Asher Behind Bars
The Malaysian Prison Museum was established to serve a few purposes, an exhibit inside the museum explained. It aimed to provide a concrete history of punishment in Malaysia, an outline of all the jails that exist or have ever existed across the country and it was designed as a place for young Malaysians to learn about crime and punishment. This last reason is the one that stuck out most to me. After spending some time in the museum, I realised that the museum really existed as a place to scare the shit out of school students.

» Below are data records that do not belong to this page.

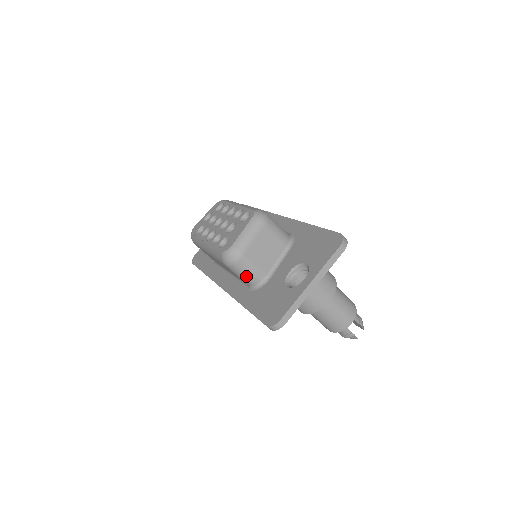
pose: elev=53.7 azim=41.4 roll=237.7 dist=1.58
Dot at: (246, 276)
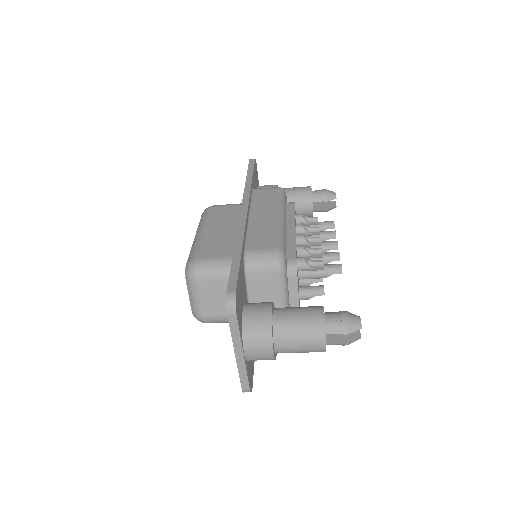
Dot at: (227, 322)
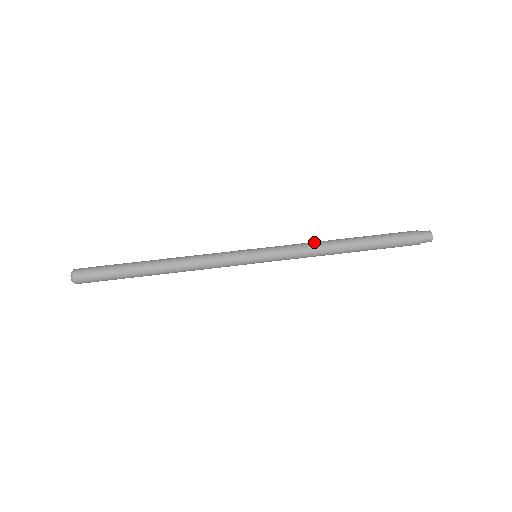
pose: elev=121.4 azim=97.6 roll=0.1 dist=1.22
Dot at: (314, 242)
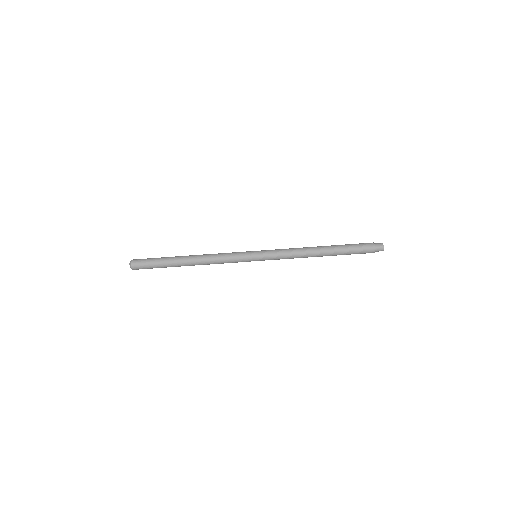
Dot at: (298, 256)
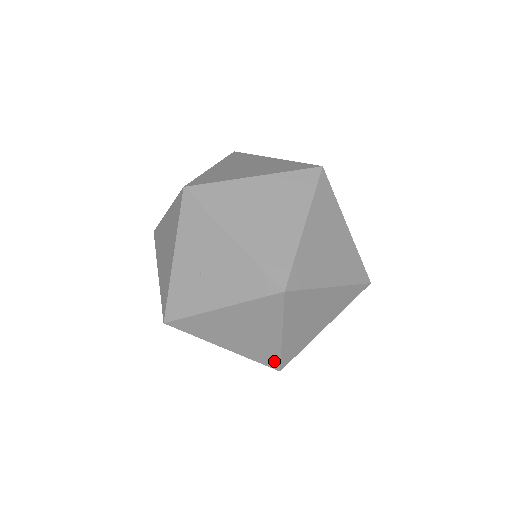
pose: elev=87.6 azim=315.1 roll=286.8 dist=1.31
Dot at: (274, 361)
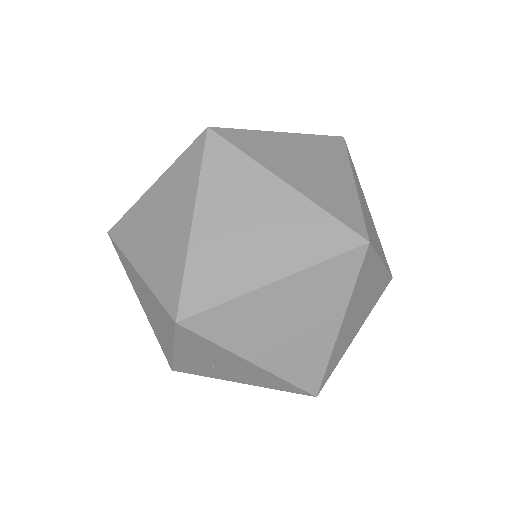
Dot at: occluded
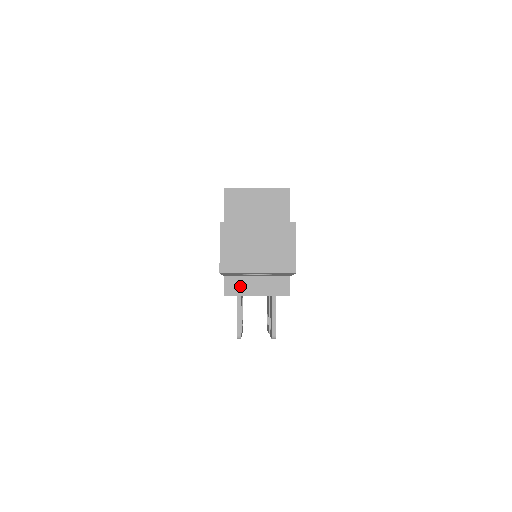
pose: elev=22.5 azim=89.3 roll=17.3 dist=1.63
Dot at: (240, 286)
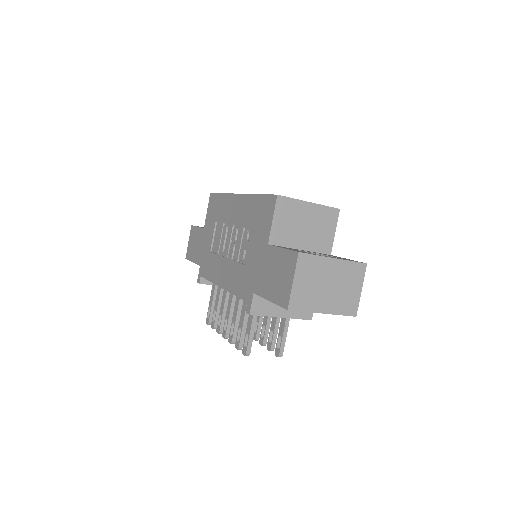
Dot at: (268, 305)
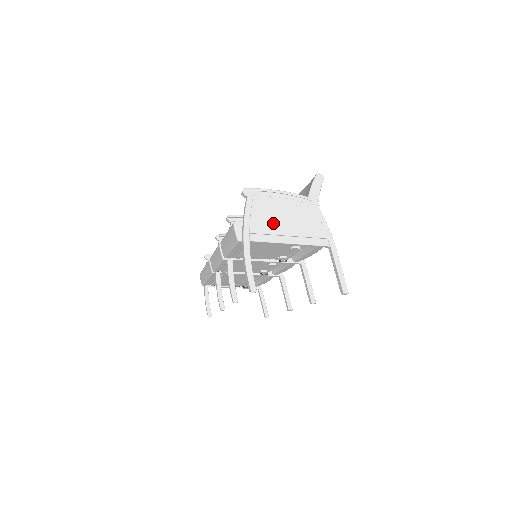
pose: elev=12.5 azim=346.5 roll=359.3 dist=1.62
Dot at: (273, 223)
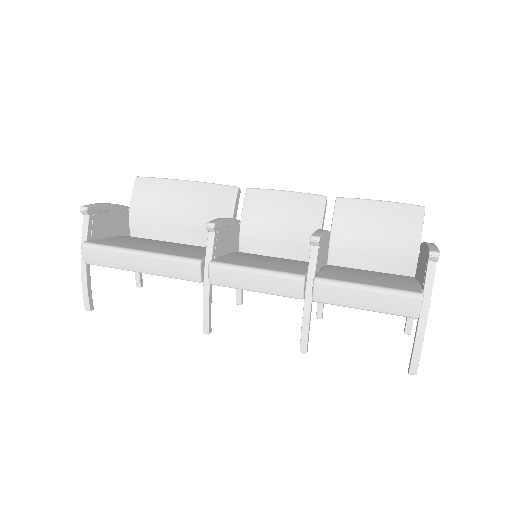
Dot at: occluded
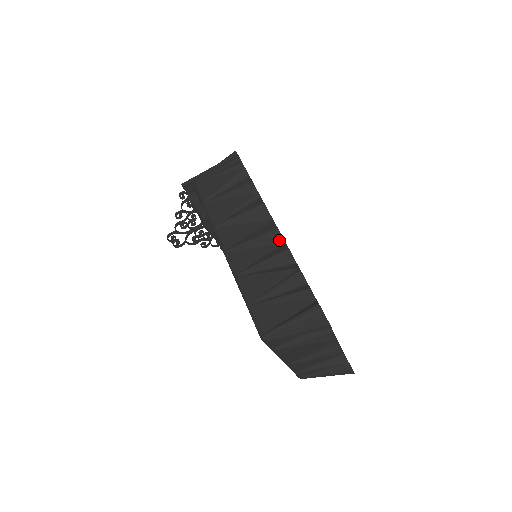
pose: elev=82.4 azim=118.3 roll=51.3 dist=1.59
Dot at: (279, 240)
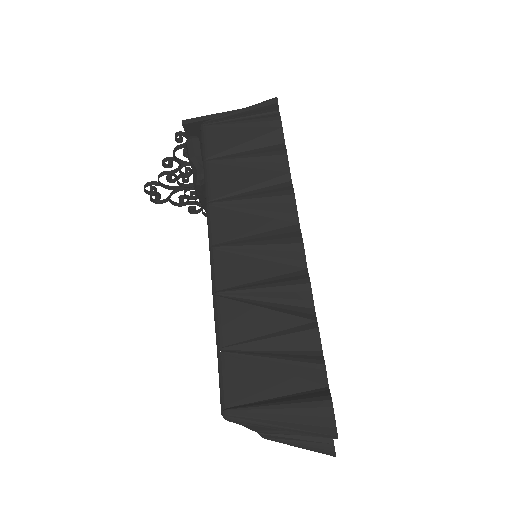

I passed a group of students leaving as I entered the museum. They looked remarkably upbeat considering where they had just been, with much happier faces than the one I would possess when I left a short while later. The museum was housed in a former prison that was closed about twenty years ago. The barbed wire and watch towers still surrounded the perimeter, though one section on the main road had been converted into ‘Kopi Jail,’ the jail cafe.The staff, though very friendly, were all uniformed, armed public servants working for the department of corrections. Despite this, they seemed to have better customer service skills than a lot of other workers I’d met who were actually part of the tourism industry. All officers I passed said hello and were interested to know where I was from.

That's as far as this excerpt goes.